Source records:
========================================
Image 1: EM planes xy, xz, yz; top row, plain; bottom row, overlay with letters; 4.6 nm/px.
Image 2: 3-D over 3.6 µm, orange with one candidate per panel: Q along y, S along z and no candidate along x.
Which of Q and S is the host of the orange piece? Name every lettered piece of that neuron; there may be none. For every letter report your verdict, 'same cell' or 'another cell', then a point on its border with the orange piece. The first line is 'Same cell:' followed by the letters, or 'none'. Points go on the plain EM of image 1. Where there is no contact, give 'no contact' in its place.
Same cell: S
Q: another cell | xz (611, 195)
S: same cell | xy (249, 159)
========================================
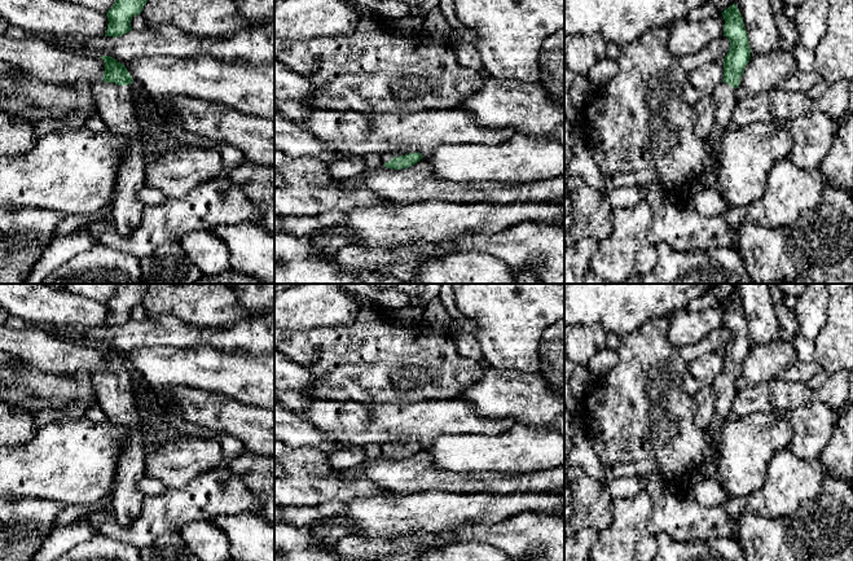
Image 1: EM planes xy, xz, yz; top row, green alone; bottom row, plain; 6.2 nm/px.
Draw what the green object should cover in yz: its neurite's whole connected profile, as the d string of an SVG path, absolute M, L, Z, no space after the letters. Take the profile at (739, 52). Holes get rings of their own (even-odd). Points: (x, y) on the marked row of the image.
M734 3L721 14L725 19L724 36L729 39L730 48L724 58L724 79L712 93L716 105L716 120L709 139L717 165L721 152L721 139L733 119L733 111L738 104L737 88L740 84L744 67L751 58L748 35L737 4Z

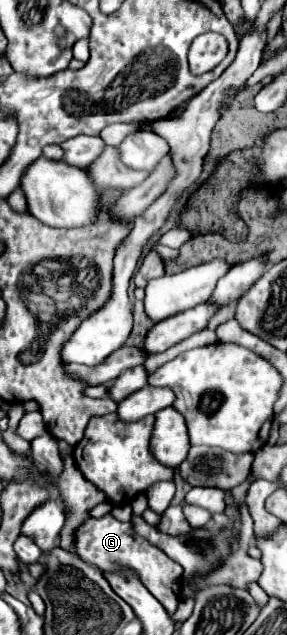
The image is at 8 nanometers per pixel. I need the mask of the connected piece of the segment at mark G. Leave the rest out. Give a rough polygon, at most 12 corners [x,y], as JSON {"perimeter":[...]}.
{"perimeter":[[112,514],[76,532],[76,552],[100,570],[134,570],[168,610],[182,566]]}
========================================
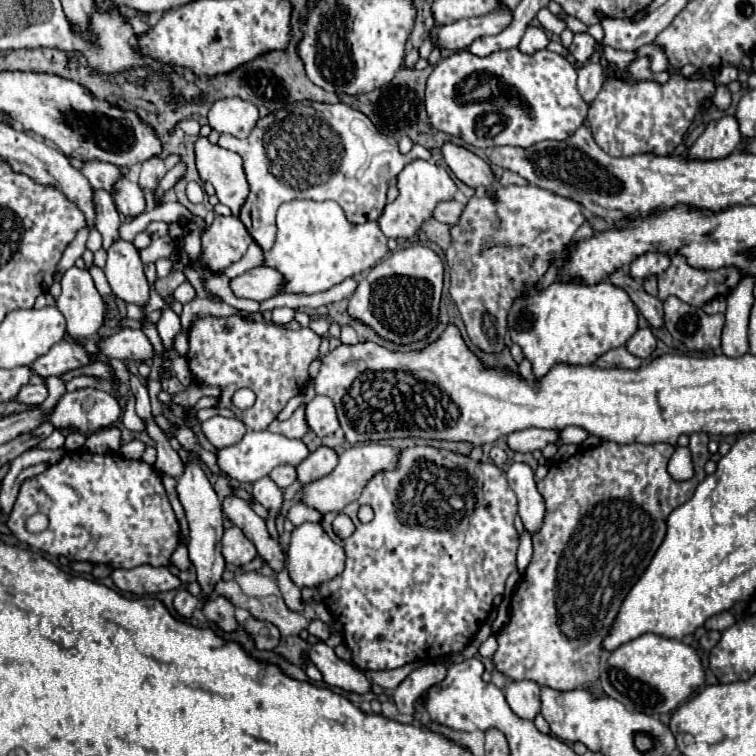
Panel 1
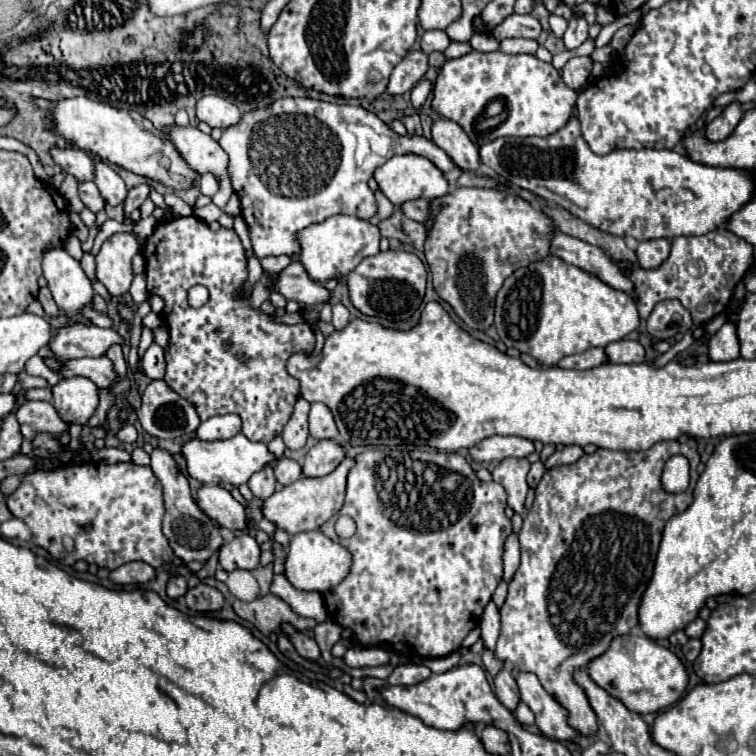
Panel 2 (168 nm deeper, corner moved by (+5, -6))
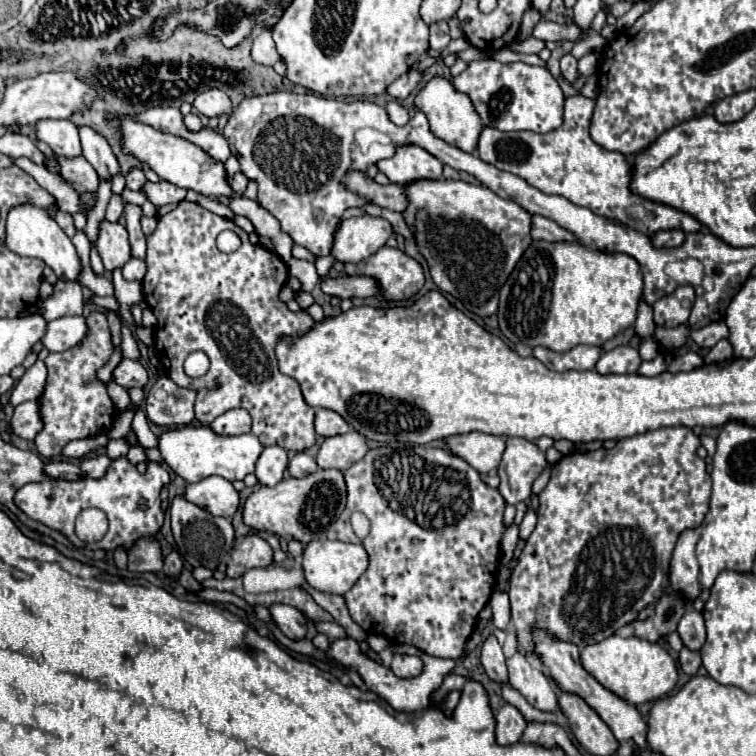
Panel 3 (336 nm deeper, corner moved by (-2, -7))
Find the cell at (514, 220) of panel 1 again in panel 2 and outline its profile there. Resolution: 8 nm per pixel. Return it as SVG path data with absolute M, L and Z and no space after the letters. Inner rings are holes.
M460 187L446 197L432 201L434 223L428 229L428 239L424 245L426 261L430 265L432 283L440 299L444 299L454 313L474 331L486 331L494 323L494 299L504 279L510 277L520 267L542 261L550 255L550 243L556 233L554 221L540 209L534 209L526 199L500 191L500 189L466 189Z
========================================
REQUIRED WORK
Would you please return all lines of the data that include the word "moved"?

EXERCISE SOLUTION
Panel 2 (168 nm deeper, corner moved by (+5, -6))
Panel 3 (336 nm deeper, corner moved by (-2, -7))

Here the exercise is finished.